The Many Facets to Porcelain Signs – FAQs

Porcelain Signs

For about seven decades, since the 1880s, porcelain signs were acknowledged to be the ultimate in advertising especially where these were fixed outdoors. The signs were durable, weatherproof and stood well against the ravages of nature. In the 1950s the making of porcelain signs have been totally stopped adding value as antique to the ones that are already in existence. However because of their traditional significance, there have been attempts to replicate them and many such fraudulent signs that are not the same as their original counterparts are being offered for sale. Collectors should be aware of the fakes floating around in the market.

  • What is the history of porcelain signs – Porcelain signs originated in Germany and were introduced in the USA around the 1890s. The first company that made these signs was Enamel Iron Company in Pennsylvania and others such as Ingram-Richardson and Baltimore Enamel & Novelty soon followed suit. However, the know-how to produce porcelain signs was not initially available in the USA and labour and skilled workers had to be brought in from Germany and England.
  • What was the manufacturing process – The process of making porcelain signs was quite intricate in nature and required a great deal of professional expertise. The base material was called rolled iron and contrary to popular perception was not steel. Porcelain enamel is simply another name for powdered glass that has been fused on to the rolled iron. The different colours of the sign were made layer by layer. First, a coat of just one colour was fired onto the base of powdered glass. The different areas that would require various colours would then be stencilled on the base coat. Once this demarcation was done, each coat of colour would simply be fired one on top of the other as per the stencilled areas until the whole picture was complete.
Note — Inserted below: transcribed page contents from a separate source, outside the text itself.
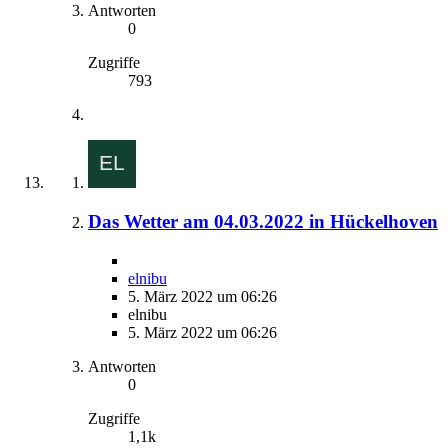
Antworten
0
Zugriffe
793
Das Wetter am 04.03.2022 in Hückelhoven
elnibu
5. März 2022 um 06:26
elnibu
5. März 2022 um 06:26
Antworten
0
Zugriffe
1,1k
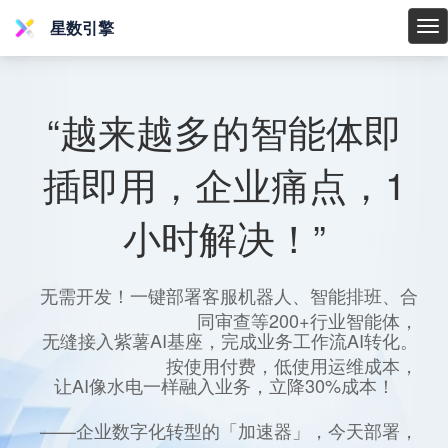
星数引擎
星
数
引
擎
“越来越多的智能体即
插即用，企业痛点，1
小时解决！”
无需开发！一键部署客服机器人、智能排班、合
同审查等200+行业智能体，
无缝接入紫薯AI基座，完成业务工作流AI转化。
按使用付费，低使用运维成本，
让AI像水电一样融入业务，立降30%成本！
——企业数字化转型的「加速器」，今天部署，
It was a meticulous process and several colours needed to be painstakingly fused one on top of another. The making of porcelain signs was so precise and accurate that the old signs still available in the market are considered works of art and command a high premium.

  • What are most in-demand signs today for collectors – Porcelain signs were widely used for in-store marketing in the early and mid 19th century and some famous ones like those of Coca Cola achieved iconic status. Today of course businesses in say Australia would have simply taken the help of a web development company in Melbourne or availed digital marketing services in Melbourne for all their advertising needs at the click of a button.
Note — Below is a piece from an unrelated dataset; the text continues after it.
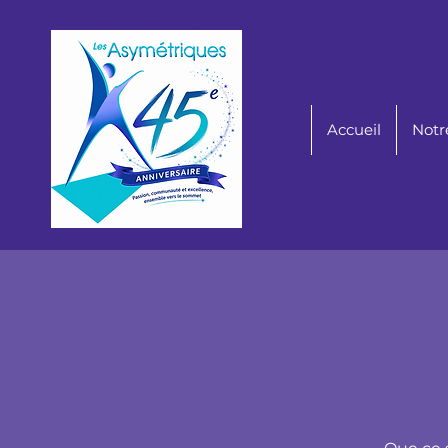
Accueil
Notr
Porcelain signs from those times can be categorised into two – the first was the automobile sector that also had petroleum companies and in-store advertising that included tobacco, paints and varnishes and the food industry. Stove companies in those times did massive business and their porcelain sign advertising is legendary. Companies included Peninsular, National and Round Oak in Michigan. These are some of the most sought after signs for collectors today.

Even though making of porcelain signs have ceased because of their high manufacturing cost and the advent of digital forms of advertising, they are still a prized item for collectors.
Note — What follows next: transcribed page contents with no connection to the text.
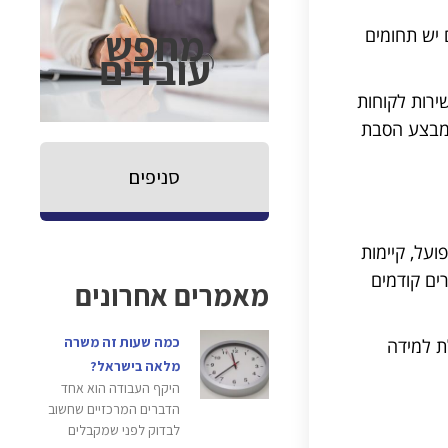
מחפש
 יש תחומים
עובדים
ירות לקוחות
, גם למי שמבצע הסבת
סניפים
ועל, קיימות
ים קודמים
מאמרים אחרונים
כמה שעות זה משרה
ת למידה
מלאה בישראל?
היקף העבודה הוא אחד
הדברים המרכזיים שחשוב
לבדוק לפני שמקבלים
Porcelain Signs – Treasured Collectibles

Treasured Collectibles

Porcelain as an advertising medium is today out of fashion, making the few reaming ones a highly prized collectors’ item. Beginning from the 1880s and right up to the 1950s, porcelain signs were almost synonymous with outdoor advertising signage, purely because they were highly durable and weather resistant. Porcelain signs originated in Germany and were later imported into the USA. Such signs were painstakingly made by master craftsmen in Germany and had layers of powdered glass fused colour upon individual colour on a base of heavy rolled iron. These were then cut into required shape and today are considered works of art.

Their rarity is what has added value to the few ones still in circulation and often auctioned by antique dealers around the world. Porcelain signs, also known as enamel signs have been used by top business and manufacturing industries to advertise their range of products, from motor oil to tyres, from cigars to soda pop and even telephone booths.

Even though the technical knowhow for porcelain signs were imported to the USA from Germany, the 1920s and 30s saw it taking on a distinct American flavour. The stencils of the original manufacturing process were replaced by silkscreen printing and the iron backing was replaced by steel. One of the renowned makers of porcelain signs in the USA was Tennessee Enamel of Nashville, accredited with making a large number of porcelain signage for Coca Cola.

By the 1940s, making of the signs had almost stopped and the ones remaining were affected by crazing or acid etching from polluted environments. However, the death knell of porcelain signs was rung by the World War II. Demand for metal was at an all-time high and porcelain signs were simply melted down for the base metal that went into the war effort. After the War, it was found that porcelain signs were simply too expensive to make and their production was totally abandoned.

For collectors, a number of factors determine the price of porcelain signs. These include the rarity, demand, design, brand, size and condition. Age is not a factor as other things being constant, one that is 5 or 10 years older than the other does not count for much.